Catégorie : Critique

 

Une petite fille, un bras tendu, des mots échangés : "La baleine du bus 29"  évoque le monde de la rue. Mais ici, pas de discours moralisateur ou de bons sentiments, juste de l'attention à l'autre et un peu de poésie. Lorsque la petite fille aperçoit une grosse dame, assise près de son arrêt de bus, elle la voit comme une baleine échouée." Cette femme de la rue, qui se déplace avec tout un tas de sacs, a un comportement original. Elle sort un ciré pour la pluie quand le ciel est bleu, demande à la petite fille de fermer une porte imaginaire pour éviter les courants d'air. A coup sûr, le vent s'est engouffré dans la tête de cette dame qui parle de façon étrange. Le lendemain, la conversation est engagée, quelques mots sont notés.
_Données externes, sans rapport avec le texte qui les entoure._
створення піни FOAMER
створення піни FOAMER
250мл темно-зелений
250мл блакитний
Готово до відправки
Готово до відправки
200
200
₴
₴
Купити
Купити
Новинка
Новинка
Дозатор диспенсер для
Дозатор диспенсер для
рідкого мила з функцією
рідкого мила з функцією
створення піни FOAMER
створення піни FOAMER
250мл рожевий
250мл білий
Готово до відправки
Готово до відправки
Et puis un matin, il n'y a plus personne, la grosse dame a pris d'autres chemins. Reste quelques bouts de papier et un peu de rêve dans la tête de l'écolière.  Les illustrations sont tout aussi fantaisistes, délicates et surtout bien travaillées dans leur composition avec des choix d'angles de vue adaptés au texte.

 

"La baleine du bus 29", de Christine beiglel, illustrations d'Alessia Bravo. Motus, 13 €.